Above a pub in North London, I sat in a darkened theatre, tears falling so quickly I didn’t have the chance to pretend there was just something in my eye. I glanced at my friend and noticed that she had the same problem. A pretty impressive outcome for a short play with a simple setting and apparently frivolous content. Especially as, having seen the film, I already knew the ending! It’s also notable that a play written in the 80s can still have such resonance today.
We are in a Louisiana beauty salon. We meet the different women that come and go and share their daily concerns. From new-to-town Anelle, who is guarding a troubled past, to outspoken Clairee, all of human life is here. In a seemingly frivolous setting, a story that is genuine and emotional unfolds.
Shelby is about to get married. Entering the salon with her mother M’Lynn, she enthuses over her expectations of her wedding day and of the life ahead of her. Presiding over all is the indomitable Truvy, who offers careful support and guidance to all of the ladies, and ensure that, if nothing else, they always look their best. Stomping into to complain about something or other is Ouiser, adding a delightful sarcastic note to the tenor of their conversations. As the story unfolds, we see a weakness that Shelby cannot control, and understand the price she has to pay for her happiness, while her mother looks on helplessly. Alongside this, each character overcomes her own personal doubts and fears through the help they offer each other.
The setting is simple – a rolling table, hair curlers, magazines, hairspray and more pink than I could be comfortable with. Our characters swap recipes, stories, advice and counsel, while engaging in primping and beautifying themselves. They do so with a light touch and sparkling wit, keeping the performance entertaining. Today, I wonder how a play written in this context would be received. Arguably, it reduces women to shallow members of society. Their concerns revolve around their men, their children, cooking, caring for others, religion. Yet somehow the play elevates the women rather than demeaning them. Their role in local society and community is absolutely vital. They create and cultivate the relationships around them and act as the bedrock of the place they call home.
Not only this, but it’s refreshing to see such nurturing relationships between women. Don’t get me wrong, this play is very funny and never slushy, but there is an overall sense that each woman is supported and respected by those around her. While I’m glad that films like Bridesmaids exist, I’ve often felt concerned that simply putting women into stereotypically ‘male’ roles is not the only type of equality. Celebrating the qualities of care over personal ambition is often lacking from portrayals of women. Often they are pitted against each other or themes of jealousy and resentment take precedence. It’s gratifying to see how women can be supportive yet equally strong, in fact tougher than their male counterparts.

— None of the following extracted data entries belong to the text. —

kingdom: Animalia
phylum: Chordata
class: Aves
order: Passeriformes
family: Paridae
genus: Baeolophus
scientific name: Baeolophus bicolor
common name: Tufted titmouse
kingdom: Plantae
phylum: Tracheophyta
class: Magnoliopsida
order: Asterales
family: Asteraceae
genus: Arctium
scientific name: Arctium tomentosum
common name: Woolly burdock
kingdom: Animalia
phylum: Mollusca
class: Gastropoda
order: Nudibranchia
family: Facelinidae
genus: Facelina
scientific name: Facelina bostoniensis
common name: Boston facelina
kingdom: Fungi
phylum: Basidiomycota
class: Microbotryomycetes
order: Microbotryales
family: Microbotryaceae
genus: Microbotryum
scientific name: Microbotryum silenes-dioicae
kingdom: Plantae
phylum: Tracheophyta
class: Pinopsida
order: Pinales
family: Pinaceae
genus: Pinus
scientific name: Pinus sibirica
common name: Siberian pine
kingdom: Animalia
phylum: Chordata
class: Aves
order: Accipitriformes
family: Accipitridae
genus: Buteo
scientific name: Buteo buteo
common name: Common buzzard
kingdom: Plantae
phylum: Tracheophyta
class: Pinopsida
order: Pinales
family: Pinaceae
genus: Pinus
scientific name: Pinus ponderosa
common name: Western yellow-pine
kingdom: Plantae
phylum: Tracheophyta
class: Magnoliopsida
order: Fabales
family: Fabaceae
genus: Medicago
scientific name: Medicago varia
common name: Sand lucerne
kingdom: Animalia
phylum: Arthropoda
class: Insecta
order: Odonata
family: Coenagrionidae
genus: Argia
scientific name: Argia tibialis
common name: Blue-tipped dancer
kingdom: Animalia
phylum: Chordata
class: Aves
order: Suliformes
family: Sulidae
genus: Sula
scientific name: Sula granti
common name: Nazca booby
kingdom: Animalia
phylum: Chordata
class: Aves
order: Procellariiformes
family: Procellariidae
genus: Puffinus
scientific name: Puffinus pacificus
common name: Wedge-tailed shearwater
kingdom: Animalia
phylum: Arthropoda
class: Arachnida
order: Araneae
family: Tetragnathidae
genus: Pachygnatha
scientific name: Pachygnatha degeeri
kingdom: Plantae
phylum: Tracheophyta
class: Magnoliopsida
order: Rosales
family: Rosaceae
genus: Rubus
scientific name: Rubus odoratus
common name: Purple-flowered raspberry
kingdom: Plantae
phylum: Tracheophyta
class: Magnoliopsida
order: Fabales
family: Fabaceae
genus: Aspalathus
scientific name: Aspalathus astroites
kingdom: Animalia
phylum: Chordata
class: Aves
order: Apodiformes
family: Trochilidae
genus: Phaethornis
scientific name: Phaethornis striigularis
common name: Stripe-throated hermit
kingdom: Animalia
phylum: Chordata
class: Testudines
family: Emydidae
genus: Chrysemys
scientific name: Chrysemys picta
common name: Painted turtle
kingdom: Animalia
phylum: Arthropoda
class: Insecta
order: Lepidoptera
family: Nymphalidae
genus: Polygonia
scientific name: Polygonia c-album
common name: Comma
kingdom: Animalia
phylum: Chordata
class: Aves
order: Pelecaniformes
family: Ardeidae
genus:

It’s hard to pick out notable performances because each felt so genuine. Perhaps Stephanie Beattie has one of the most complex roles as M’Lynn, which she did with great sincerity, but all the cast delighted and amused in equal measure, completely taking me away from the fact I was watching a play and fully absorbing me into the story. I was especially touched to learn that the play, written by Robert Harling, was based on the true story of his sister’s diabetes.
Whether you’ve seen the film, heard the hype, or not, you must go and see this play. For an uplifting reminder of the triumph of human strength over adversity, and to have a good laugh and reminisce about the fantastic hair and clothing of the 80s. A must-see.